[Data excerpts]
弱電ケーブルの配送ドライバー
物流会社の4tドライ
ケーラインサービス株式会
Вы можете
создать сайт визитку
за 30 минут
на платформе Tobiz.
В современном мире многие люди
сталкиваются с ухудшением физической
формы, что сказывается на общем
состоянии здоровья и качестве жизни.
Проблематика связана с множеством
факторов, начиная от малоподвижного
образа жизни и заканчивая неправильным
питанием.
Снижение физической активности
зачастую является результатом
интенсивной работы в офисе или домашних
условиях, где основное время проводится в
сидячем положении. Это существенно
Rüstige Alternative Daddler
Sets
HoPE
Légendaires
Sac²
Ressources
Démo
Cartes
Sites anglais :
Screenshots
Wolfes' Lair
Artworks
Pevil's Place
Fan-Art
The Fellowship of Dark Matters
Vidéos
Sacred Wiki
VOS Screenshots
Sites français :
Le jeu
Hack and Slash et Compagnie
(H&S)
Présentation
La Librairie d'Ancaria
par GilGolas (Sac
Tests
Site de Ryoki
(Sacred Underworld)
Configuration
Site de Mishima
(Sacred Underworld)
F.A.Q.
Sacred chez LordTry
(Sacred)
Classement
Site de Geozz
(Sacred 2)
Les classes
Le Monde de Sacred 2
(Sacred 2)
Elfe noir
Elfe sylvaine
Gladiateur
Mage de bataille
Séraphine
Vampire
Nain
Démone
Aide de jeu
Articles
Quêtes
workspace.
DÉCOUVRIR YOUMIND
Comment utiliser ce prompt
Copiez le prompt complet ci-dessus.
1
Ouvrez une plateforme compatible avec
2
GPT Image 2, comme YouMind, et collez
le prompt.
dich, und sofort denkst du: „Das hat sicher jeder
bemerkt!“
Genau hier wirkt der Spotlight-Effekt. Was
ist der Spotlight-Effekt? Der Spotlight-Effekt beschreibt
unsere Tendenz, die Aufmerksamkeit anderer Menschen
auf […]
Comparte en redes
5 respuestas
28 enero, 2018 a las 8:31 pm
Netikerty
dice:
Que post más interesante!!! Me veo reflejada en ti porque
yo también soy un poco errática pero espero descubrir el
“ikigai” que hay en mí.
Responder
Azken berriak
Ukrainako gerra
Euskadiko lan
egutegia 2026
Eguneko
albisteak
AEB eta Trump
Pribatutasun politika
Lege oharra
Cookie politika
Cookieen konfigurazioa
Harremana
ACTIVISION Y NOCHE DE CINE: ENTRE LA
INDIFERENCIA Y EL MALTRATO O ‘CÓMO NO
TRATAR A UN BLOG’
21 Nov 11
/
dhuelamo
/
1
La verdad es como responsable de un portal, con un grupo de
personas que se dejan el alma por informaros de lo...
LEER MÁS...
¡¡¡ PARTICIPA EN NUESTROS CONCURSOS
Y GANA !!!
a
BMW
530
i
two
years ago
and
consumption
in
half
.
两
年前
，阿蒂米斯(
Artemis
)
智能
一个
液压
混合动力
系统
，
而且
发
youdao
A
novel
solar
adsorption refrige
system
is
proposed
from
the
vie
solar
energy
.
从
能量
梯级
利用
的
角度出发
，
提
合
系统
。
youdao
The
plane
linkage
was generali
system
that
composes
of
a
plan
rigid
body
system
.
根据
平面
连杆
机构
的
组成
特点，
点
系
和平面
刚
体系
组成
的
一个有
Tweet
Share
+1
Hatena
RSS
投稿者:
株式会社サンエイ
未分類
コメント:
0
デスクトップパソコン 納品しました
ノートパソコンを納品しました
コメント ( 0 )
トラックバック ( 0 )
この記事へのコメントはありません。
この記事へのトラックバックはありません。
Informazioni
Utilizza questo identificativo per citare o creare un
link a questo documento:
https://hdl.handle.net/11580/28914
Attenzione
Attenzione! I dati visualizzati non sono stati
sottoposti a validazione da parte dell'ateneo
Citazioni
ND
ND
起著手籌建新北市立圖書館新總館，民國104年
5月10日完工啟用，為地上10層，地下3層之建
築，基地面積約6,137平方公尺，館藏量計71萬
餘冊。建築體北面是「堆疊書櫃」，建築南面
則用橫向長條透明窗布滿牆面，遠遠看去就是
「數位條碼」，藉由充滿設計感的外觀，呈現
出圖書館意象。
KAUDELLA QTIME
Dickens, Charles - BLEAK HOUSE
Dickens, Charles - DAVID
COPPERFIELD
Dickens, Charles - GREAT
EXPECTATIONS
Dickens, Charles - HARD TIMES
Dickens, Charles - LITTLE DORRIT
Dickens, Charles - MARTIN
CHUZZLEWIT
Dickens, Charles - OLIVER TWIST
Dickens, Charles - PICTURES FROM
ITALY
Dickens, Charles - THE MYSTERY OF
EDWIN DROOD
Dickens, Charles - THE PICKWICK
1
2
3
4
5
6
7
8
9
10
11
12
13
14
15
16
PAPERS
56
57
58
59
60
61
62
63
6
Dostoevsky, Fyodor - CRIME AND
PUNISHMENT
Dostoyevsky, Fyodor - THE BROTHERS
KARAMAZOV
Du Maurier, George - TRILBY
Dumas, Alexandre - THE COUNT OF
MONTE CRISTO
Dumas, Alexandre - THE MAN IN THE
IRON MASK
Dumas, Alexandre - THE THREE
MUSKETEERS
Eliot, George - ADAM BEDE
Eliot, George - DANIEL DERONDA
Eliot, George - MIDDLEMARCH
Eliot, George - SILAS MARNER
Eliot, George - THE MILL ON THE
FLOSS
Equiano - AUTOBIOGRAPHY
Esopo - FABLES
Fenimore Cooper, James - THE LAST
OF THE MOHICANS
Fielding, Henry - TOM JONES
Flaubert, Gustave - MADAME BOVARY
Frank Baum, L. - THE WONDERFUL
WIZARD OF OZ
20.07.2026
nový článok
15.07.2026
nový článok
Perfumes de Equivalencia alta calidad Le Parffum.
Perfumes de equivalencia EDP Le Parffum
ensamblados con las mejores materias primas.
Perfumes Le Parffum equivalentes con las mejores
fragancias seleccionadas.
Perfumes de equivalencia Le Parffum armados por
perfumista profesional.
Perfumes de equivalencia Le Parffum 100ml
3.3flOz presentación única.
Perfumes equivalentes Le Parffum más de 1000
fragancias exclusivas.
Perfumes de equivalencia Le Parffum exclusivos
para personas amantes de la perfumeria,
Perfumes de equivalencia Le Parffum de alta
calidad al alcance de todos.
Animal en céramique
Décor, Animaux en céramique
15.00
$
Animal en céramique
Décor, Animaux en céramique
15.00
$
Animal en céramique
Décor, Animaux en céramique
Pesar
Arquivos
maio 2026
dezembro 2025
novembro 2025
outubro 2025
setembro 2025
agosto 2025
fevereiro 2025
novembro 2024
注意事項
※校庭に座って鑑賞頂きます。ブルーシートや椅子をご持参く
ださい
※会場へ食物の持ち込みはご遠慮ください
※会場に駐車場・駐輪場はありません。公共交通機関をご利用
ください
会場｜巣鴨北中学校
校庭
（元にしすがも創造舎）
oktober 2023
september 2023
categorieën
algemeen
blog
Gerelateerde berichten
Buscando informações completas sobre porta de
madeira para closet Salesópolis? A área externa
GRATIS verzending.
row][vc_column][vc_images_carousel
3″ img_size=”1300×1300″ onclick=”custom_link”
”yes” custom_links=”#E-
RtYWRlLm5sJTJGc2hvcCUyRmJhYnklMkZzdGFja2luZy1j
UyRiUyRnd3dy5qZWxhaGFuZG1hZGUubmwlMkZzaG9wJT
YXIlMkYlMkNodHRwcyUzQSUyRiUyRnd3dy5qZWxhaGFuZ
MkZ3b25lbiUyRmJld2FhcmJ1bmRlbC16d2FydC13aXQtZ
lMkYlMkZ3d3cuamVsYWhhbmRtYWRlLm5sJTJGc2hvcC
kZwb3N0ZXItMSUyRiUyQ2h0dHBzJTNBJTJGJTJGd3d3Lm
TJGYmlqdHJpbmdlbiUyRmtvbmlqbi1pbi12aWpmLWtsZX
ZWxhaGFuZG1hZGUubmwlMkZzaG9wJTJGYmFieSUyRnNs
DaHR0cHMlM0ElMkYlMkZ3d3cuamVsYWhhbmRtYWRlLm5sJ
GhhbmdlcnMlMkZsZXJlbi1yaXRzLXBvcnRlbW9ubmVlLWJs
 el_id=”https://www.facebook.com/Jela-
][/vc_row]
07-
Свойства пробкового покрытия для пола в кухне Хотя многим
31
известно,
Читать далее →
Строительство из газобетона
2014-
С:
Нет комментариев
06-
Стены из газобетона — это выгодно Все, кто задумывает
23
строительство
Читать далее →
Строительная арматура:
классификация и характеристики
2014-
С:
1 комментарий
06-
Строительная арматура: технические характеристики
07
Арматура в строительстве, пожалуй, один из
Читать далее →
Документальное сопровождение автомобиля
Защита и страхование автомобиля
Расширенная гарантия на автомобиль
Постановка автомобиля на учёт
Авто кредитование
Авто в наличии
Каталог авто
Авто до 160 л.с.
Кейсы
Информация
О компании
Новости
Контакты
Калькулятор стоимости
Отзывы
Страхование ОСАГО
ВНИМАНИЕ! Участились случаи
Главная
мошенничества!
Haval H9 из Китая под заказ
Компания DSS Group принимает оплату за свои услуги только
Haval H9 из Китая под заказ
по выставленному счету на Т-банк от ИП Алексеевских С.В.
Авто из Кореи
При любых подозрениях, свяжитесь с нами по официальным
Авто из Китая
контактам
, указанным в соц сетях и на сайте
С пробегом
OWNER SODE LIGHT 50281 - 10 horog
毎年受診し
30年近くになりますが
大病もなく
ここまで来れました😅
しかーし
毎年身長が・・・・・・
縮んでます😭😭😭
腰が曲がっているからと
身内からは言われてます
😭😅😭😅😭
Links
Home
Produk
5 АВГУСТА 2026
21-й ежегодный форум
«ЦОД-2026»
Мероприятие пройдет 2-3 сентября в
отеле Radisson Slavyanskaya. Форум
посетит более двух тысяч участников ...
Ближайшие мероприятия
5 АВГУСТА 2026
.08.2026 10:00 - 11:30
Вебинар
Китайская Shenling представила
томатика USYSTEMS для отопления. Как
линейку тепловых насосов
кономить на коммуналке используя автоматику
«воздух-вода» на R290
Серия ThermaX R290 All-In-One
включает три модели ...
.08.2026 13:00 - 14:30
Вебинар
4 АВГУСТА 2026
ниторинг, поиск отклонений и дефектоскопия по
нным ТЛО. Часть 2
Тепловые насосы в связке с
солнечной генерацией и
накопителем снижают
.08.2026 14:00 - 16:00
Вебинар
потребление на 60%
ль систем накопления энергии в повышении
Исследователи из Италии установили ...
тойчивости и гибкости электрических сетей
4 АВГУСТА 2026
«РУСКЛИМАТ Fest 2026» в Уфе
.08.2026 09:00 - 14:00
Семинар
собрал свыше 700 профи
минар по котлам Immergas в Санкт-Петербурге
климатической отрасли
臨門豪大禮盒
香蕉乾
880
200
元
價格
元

DIRECTIONS FOR THIS TASK: Repeat, unchanged, every line from the start of the records above through the line containing "ist der Spotlight-Effekt?", inclusive.

EXERCISE RESPONSE:
弱電ケーブルの配送ドライバー
物流会社の4tドライ
ケーラインサービス株式会
Вы можете
создать сайт визитку
за 30 минут
на платформе Tobiz.
В современном мире многие люди
сталкиваются с ухудшением физической
формы, что сказывается на общем
состоянии здоровья и качестве жизни.
Проблематика связана с множеством
факторов, начиная от малоподвижного
образа жизни и заканчивая неправильным
питанием.
Снижение физической активности
зачастую является результатом
интенсивной работы в офисе или домашних
условиях, где основное время проводится в
сидячем положении. Это существенно
Rüstige Alternative Daddler
Sets
HoPE
Légendaires
Sac²
Ressources
Démo
Cartes
Sites anglais :
Screenshots
Wolfes' Lair
Artworks
Pevil's Place
Fan-Art
The Fellowship of Dark Matters
Vidéos
Sacred Wiki
VOS Screenshots
Sites français :
Le jeu
Hack and Slash et Compagnie
(H&S)
Présentation
La Librairie d'Ancaria
par GilGolas (Sac
Tests
Site de Ryoki
(Sacred Underworld)
Configuration
Site de Mishima
(Sacred Underworld)
F.A.Q.
Sacred chez LordTry
(Sacred)
Classement
Site de Geozz
(Sacred 2)
Les classes
Le Monde de Sacred 2
(Sacred 2)
Elfe noir
Elfe sylvaine
Gladiateur
Mage de bataille
Séraphine
Vampire
Nain
Démone
Aide de jeu
Articles
Quêtes
workspace.
DÉCOUVRIR YOUMIND
Comment utiliser ce prompt
Copiez le prompt complet ci-dessus.
1
Ouvrez une plateforme compatible avec
2
GPT Image 2, comme YouMind, et collez
le prompt.
dich, und sofort denkst du: „Das hat sicher jeder
bemerkt!“
Genau hier wirkt der Spotlight-Effekt. Was
ist der Spotlight-Effekt? Der Spotlight-Effekt beschreibt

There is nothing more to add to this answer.